Пришлось заново начинать: про напасть, при котором животина в ее доме не живет, про петушка Ванечку, про невесть откуда взявшееся яйцо, про нашествие лягушек и упрямую жабу, стекленевшую от холода. Говорила и сама дивилась — и впрямь сказка, хоть детишкам на ночь сказывай. Да еще и длинная такая, на полдороги хватило, уже за поворотом верхнекривинские собаки перебрёхиваются. Миша слушал не перебивая, но по тому, как он порой удивленно ахал и нетерпеливо теребил себя за мочку уха, было видно, что сказки и у двадцатилетних мальчиков вызывают живой интерес.
— Анна Матвеевна! — не вытерпел он. — Дорогая! Знаешь ли ты, кто у тебя в доме живет? Это ж не петух! Это василиск!
— Ну, да. Василием зовут.
— Нет, ты меня не поняла. Василиск не птица, скорее дракон. У меня в детстве книжка была, бестиарий, там василиски тоже описывались. Надо же! А я-то думал, что все эти твари: василиски, химеры, гидры — чистой воды легенда, мифология, в действительности даже не существовали никогда. Черт возьми! И как я сам не догадался? Он ведь на четырех ногах и чешуя вместо перьев. Но когда ЭТО так просто, в деревне…
Миша говорил торопливо, перебивая сам себя. Сыпал на Матвеевну какие-то мутные истории. О рыцаре, убившем ядовитого полузмея и мгновенно умершим от впитавшегося в древко копья яда. О царе, спасшем свое воинство от гибели тем, что поднес к глазам чудовища зеркало. Об отравленных шахтах и проклятых колодцах. Она в два счета запуталась в этой неразберихе и незнакомых словах. Только одно из Мишиного рассказа выходило ясно: в мир пришла страшная беда. Вырвалась прямо из адовой прорвы, и по дурацкому совпадению каменной глыбой упала в ее огород.
— Хватит, Миша! Прекрати, — не выдержала она. — Не дури мне голову! Ты моего Васю видел? Видел. Разве похож он на эти страсти?
— Не похож, — удивленно согласился Миша.
— Вот и не тренди. Раз живет, значит, божье творение. И не нам с тобой его судить. Пусть живет, как наказано.
— Конечно, пусть живет! — с жаром ухватился Миша за новый поворот темы. — Это же величайшая редкость! Такое, наверное, раз в тысячу лет случается! Надо его ученым показать. Обнародовать, так сказать, явление. Да весь мир ахнет, Анна Матвеевна!
— Я тебе обнародую! — рявкнула Матвеевна. Ей в унисон бдительно заголосила скрытая за чужим забором шавка. — Я тебе ахну! Взять бы прут березовый и выдрать, чтобы ерунды не порол! Мир чем меньше знает, тем крепче на месте стоит, понял? И не смей его трясти.
— Да ты пойми, бабушка! — затараторил Миша. — Это же почти чудо! Это так важно для науки! Ведь…
— Медведь! — отрезала Матвеевна. — Твоей науке что чудо, что белая мышь — все едино, под нож и в банки. Она, конечно, все объяснит. И почему Вася огнем плюется, и как в камень морозит. А ему это надо? А мне на кой черт? Нам надо, чтобы нас в покое оставили, понимаешь? И не спорь со мной — прокляну!

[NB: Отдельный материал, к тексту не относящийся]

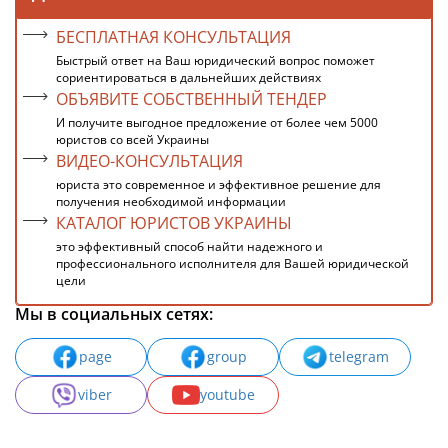
БЕСПЛАТНАЯ КОНСУЛЬТАЦИЯ
Быстрый ответ на Ваш юридический вопрос поможет
сориентироваться в дальнейших действиях
ОБЪЯВИТЕ СОБСТВЕННЫЙ ТЕНДЕР
И получите выгодное предложение от более чем 5000
юристов со всей Украины
ВИДЕО-КОНСУЛЬТАЦИЯ
юриста это современное и эффективное решение для
получения необходимой информации
КАТАЛОГ ЮРИСТОВ УКРАИНЫ
это эффективный способ найти надежного и
профессионального исполнителя для Вашей юридической
цели
Мы в социальных сетях:
page
group
telegram
viber
youtube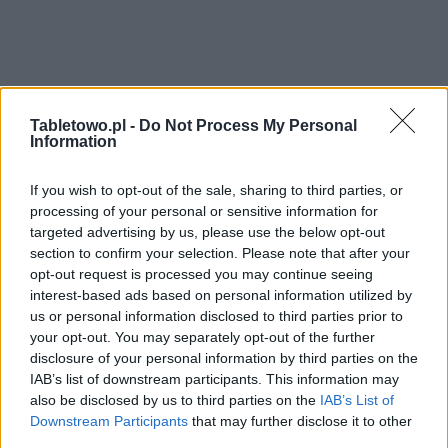
Tabletowo.pl -
Do Not Process My Personal
Information
If you wish to opt-out of the sale, sharing to third parties, or
processing of your personal or sensitive information for
targeted advertising by us, please use the below opt-out
section to confirm your selection. Please note that after your
opt-out request is processed you may continue seeing
interest-based ads based on personal information utilized by
us or personal information disclosed to third parties prior to
your opt-out. You may separately opt-out of the further
disclosure of your personal information by third parties on the
IAB’s list of downstream participants. This information may
also be disclosed by us to third parties on the
IAB’s List of
Downstream Participants
that may further disclose it to other
third parties.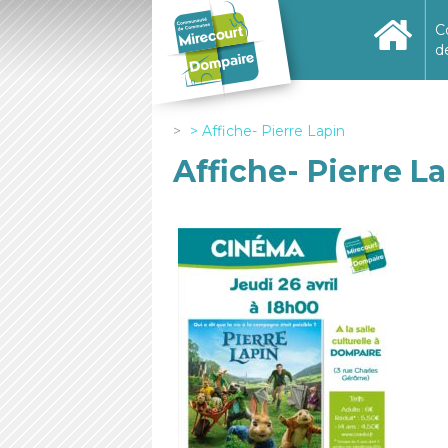
C
d
Affiche- Pierre Lapin
Affiche- Pierre L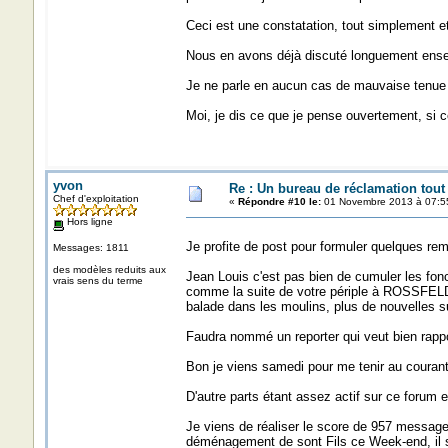
Ceci est une constatation, tout simplement e
Nous en avons déjà discuté longuement ensem
Je ne parle en aucun cas de mauvaise tenue du
Moi, je dis ce que je pense ouvertement, si c
yvon
Re : Un bureau de réclamation tout
Chef d'exploitation
«
Répondre #10 le:
01 Novembre 2013 à 07:5
Hors ligne
Je profite de post pour formuler quelques re
Messages: 1811
des modèles reduits aux
Jean Louis c'est pas bien de cumuler les fonc
vrais sens du terme
comme la suite de votre périple à ROSSFELD
balade dans les moulins, plus de nouvelles su
Faudra nommé un reporter qui veut bien rapport
Bon je viens samedi pour me tenir au courants
D'autre parts étant assez actif sur ce forum
Je viens de réaliser le score de 957 messages
déménagement de sont Fils ce Week-end, il se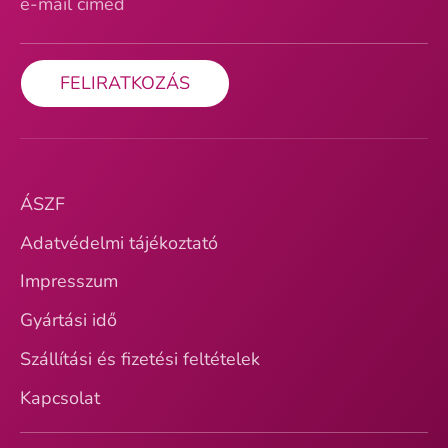
e-mail címed
FELIRATKOZÁS
ÁSZF
Adatvédelmi tájékoztató
Impresszum
Gyártási idő
Szállítási és fizetési feltételek
Kapcsolat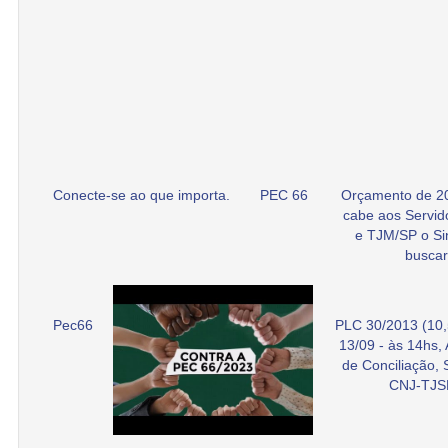
Conecte-se ao que importa.
PEC 66
Orçamento de 2
cabe aos Servid
e TJM/SP o Si
buscar
Pec66
PLC 30/2013 (10,
13/09 - às 14hs,
de Conciliação,
CNJ-TJS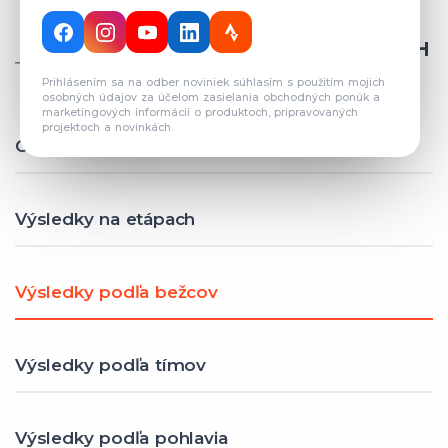
CELKOVÝ POČET REGISTROVANÝCH
TÍMOV: 82
Prihlásením sa na odber noviniek súhlasím s použitím mojich
osobných údajov za účelom zasielania obchodných ponúk a
marketingových informácií o produktoch, pripravovaných
projektoch a novinkách.
Celkové výsledky
Výsledky na etápach
Výsledky podľa bežcov
Výsledky podľa tímov
Výsledky podľa pohlavia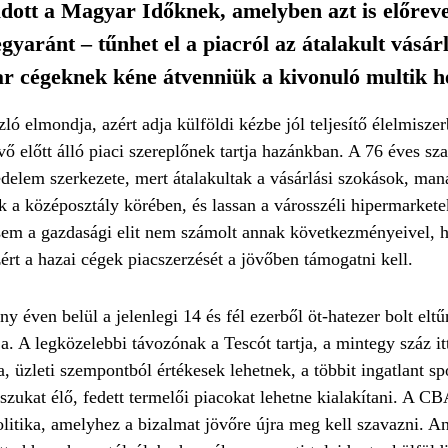
 adott a Magyar Időknek, amelyben azt is előreve
gyaránt – tűnhet el a piacról az átalakult vásár
 cégeknek kéne átvenniük a kivonuló multik he
 elmondja, azért adja külföldi kézbe jól teljesítő élelmiszerb
övő előtt álló piaci szereplőnek tartja hazánkban. A 76 éves sz
edelem szerkezete, mert átalakultak a vásárlási szokások, ma
 a középosztály körében, és lassan a városszéli hipermarkete
, sem a gazdasági elit nem számolt annak következményeivel, 
ért a hazai cégek piacszerzését a jövőben támogatni kell.
ány éven belül a jelenlegi 14 és fél ezerből öt-hatezer bolt elt
a. A legközelebbi távozónak a Tescót tartja, a mintegy száz i
a, üzleti szempontból értékesek lehetnek, a többit ingatlant s
zukat élő, fedett termelői pia­cokat lehetne kialakítani. A C
litika, amelyhez a bizalmat jövőre újra meg kell szavazni. An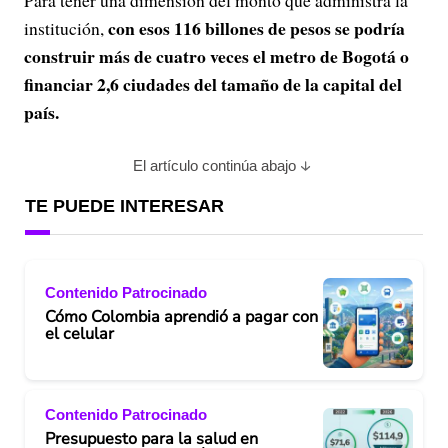
Para tener una dimensión del monto que administra la
con esos 116 billones de pesos se podría
institución,
construir más de cuatro veces el metro de Bogotá o
financiar 2,6 ciudades del tamaño de la capital del
país.
El artículo continúa abajo
TE PUEDE INTERESAR
Contenido Patrocinado
Cómo Colombia aprendió a pagar con
el celular
Contenido Patrocinado
Presupuesto para la salud en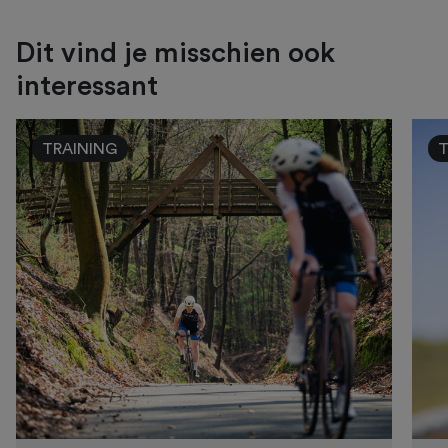
Dit vind je misschien ook
interessant
TRAINING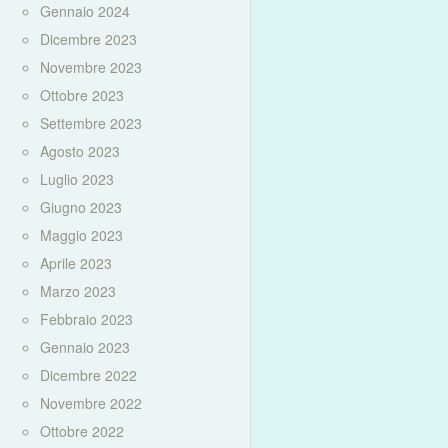
Gennaio 2024
Dicembre 2023
Novembre 2023
Ottobre 2023
Settembre 2023
Agosto 2023
Luglio 2023
Giugno 2023
Maggio 2023
Aprile 2023
Marzo 2023
Febbraio 2023
Gennaio 2023
Dicembre 2022
Novembre 2022
Ottobre 2022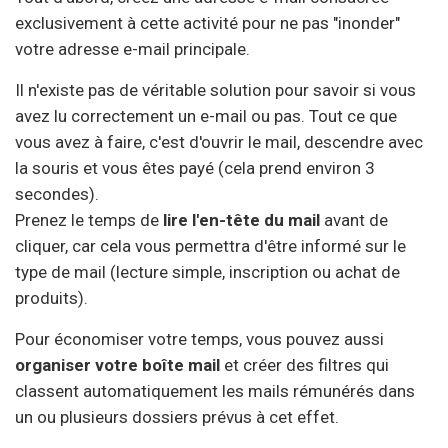
exclusivement à cette activité pour ne pas "inonder"
votre adresse e-mail principale.
Il n'existe pas de véritable solution pour savoir si vous
avez lu correctement un e-mail ou pas. Tout ce que
vous avez à faire, c'est d'ouvrir le mail, descendre avec
la souris et vous êtes payé (cela prend environ 3
secondes).
Prenez le temps de
lire l'en-tête du mail
avant de
cliquer, car cela vous permettra d'être informé sur le
type de mail (lecture simple, inscription ou achat de
produits).
Pour économiser votre temps, vous pouvez aussi
organiser votre boîte mail
et créer des filtres qui
classent automatiquement les mails rémunérés dans
un ou plusieurs dossiers prévus à cet effet.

Миша обиженно замолчал. И молчал весь остаток дороги, пока Матвеевна не свернула к вросшему от старости в землю дому. Она по-хозяйски просунула руку в щель над калиткой, нащупала крючок и открыла двери.
— Как говоришь, эта страсть называется? — спросила она подчеркнуто небрежно.
— Василиск.
— Вот тут встань пока, не светись.
Матвеевна решительно постучала в дверь. Тот час в глубине дома испуганно звякнуло опрокинутое ведро, и сдавленно матюгнулся хозяин.
— Кого принесло? — настороженно поинтересовался он.
— Я это, Иван Степаныч. Анна Коростылева. Открывай, не бойся.
— Было бы чего бояться! — проворчал Степаныч, отворяя дверь и растерянно оправляя майку. — Чего тебя на ночь глядя принесло? Куклы сапоги потеряли?
Матвеевна пропустила колкость мимо ушей, и прямо с порога взяла быка за рога.
— Ты, Степаныч, прошлый раз про партизанские тропы что-то рассказывал. Правда это или так — бахвальство?